Selection of arbitrary 3D Cartesian sampling patterns for support-contrained MRI, parallel MRI, and dynamic MRI can be heuristical, and g-factor calculations require a computationally expensive simulation. To provide theoretical guidance and a method to optimize 3D Cartesian sampling, a novel concept of a differential distribution is introduced to represent a distribution of pairwise differences between sample locations, and is related to point-spread-functions. Its relationship to noise amplification in a generalized sensitivity encoding model and linear reconstruction is then used to efficiently optimize multidimensional k-space sampling. Examples in support-constrained MRI, parallel MRI, and dynamic MRI demonstrate reduced noise amplification
Consider a generalized sensitivity-encoding model, $$y_{t,c}(k) = s_t(k) \mathcal{F} \{ \sum_m S_{m,t,c}(r) x_m(r) \} + \epsilon_{c,t}(k), \hspace{10mm} (1)$$ where $$$x_m$$$ is an image, $$$S_{m,t,c}$$$ are sensitivity functions, $$$\mathcal{F}$$$ is an $$$N$$$-point discrete Fourier transform operator, $$$s_t$$$ are sampling functions (binary masks), and $$$\epsilon_{c,t}$$$ is Gaussian noise. (1) can represent sensitivity encoding with channels indexed by $$$c$$$ with multiple maps ($$$m$$$), and dimensions ($$$t$$$) (e.g. time, echoes), over which sampling can be varied and for which a basis (e.g. for signal-intensity-time curves) is known.
We introduce a novel definition of a differential distribution, which describes the distribution of pairwise differences between sample locations, or equivalently, a circular cross-correlation of sampling patterns: $$p(\Delta k, t, t^\prime) = (s_t \star s_t^\prime)(\Delta k)$$ The differential distribution describes the sampling geometry and is the Fourier transform of the product of PSFs, the squared magnitude of the PSF in the single-time-point case. Representing (1) as a single linear operator $$$E$$$, the eigenvalues of $$$E^HE$$$, $$$\lambda_k(E^HE)$$$, have two properties: 1) their sum is constant and 2) their sum-of-squares can be computed as the inner (dot) product: $$\sum_k\lambda_k(E^HE)^2 = \langle w,p \rangle,\hspace{10mm} (2)$$ where $$w=\frac{1}{N^2} \sum_{c,c^\prime}|\sum_{m}\mathcal{F}\{S_{m,t^\prime,c^\prime}^*(x)S_{m,t,c}(x)\} |^2$$ Together, these properties imply that minimizing (2) minimizes the spread in the eigenvalues, the minimum value corresponding to all eigenvalues equal (ideal conditioning). (2) analytically expresses a measure of noise enhancement in terms of sampling geometry, which is naturally linked with coil sensitivity variation by a Fourier transform relationship. Figure 1 shows an example of $$$w$$$ for coil sensitivities from a breast coil that prescribes an optimal spacing of samples in ky-kz space, and this is generalized to ky-kz-t sampling where signal-intensity-time curves have a temporal basis of B-splines (Figure 2). The relationship can be exploited as a computational shortcut in a sequential selection of samples chosen to minimize (2). Adding a sample only requires updating the cost associated with sampling locations within a local neighborhood determined by the extent of $$$p$$$.

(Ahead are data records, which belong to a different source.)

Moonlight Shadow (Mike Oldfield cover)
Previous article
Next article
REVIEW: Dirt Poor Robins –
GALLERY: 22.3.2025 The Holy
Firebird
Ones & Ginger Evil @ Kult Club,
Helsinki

Three problems were considered: 1) support-constrained imaging, 2) single-time-point parallel imaging, 3) multi-time-point parallel imaging. Sampling patterns minimizing (2) and Poisson-disc sampling patterns were compared using g-factor maps and maps in k-space of the change in (2) associated with adding a sample. Cross-shaped7 and elliptical support regions were considered (Fig. 3A-B). Sensitivity maps from a 16-channel breast coil estimated using ESPIRiT8 were also considered (Fig. 3C), both for single-time-point imaging and multi-time-point imaging where a temporal basis of 5 third order B-splines spanning 20 time frames was assumed (Fig. 3D).

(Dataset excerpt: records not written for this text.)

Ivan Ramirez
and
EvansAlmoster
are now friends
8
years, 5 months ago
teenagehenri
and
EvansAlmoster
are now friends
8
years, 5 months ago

Figure 1: The differential distribution $$$p$$$ describes sampling geometry as a distribution of pairwise differences between sample locations. The weighting function $$$w$$$ represents coil sensitivity information in all directions. Optimal sampling geometry, or differences between sample locations $$$p$$$, matches $$$w$$$, as minimizing their inner product minimizes the spread in the eigenvalues.